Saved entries
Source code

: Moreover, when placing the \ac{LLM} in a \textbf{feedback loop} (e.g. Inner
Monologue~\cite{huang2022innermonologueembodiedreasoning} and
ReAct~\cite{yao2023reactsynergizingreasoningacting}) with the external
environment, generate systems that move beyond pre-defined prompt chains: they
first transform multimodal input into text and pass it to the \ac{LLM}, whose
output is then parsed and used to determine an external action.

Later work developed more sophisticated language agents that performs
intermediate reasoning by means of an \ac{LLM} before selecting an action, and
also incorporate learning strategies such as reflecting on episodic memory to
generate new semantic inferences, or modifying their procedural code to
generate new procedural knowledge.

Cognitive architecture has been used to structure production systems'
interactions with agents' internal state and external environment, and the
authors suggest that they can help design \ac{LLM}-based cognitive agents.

AIM OF THE EXERCISE
Every line from the one containing "generate new semantic" to the end of the entries must be set down exactly, with none omitted and none added.

PROBLEM SOLUTION
generate new semantic inferences, or modifying their procedural code to
generate new procedural knowledge.

Cognitive architecture has been used to structure production systems'
interactions with agents' internal state and external environment, and the
authors suggest that they can help design \ac{LLM}-based cognitive agents.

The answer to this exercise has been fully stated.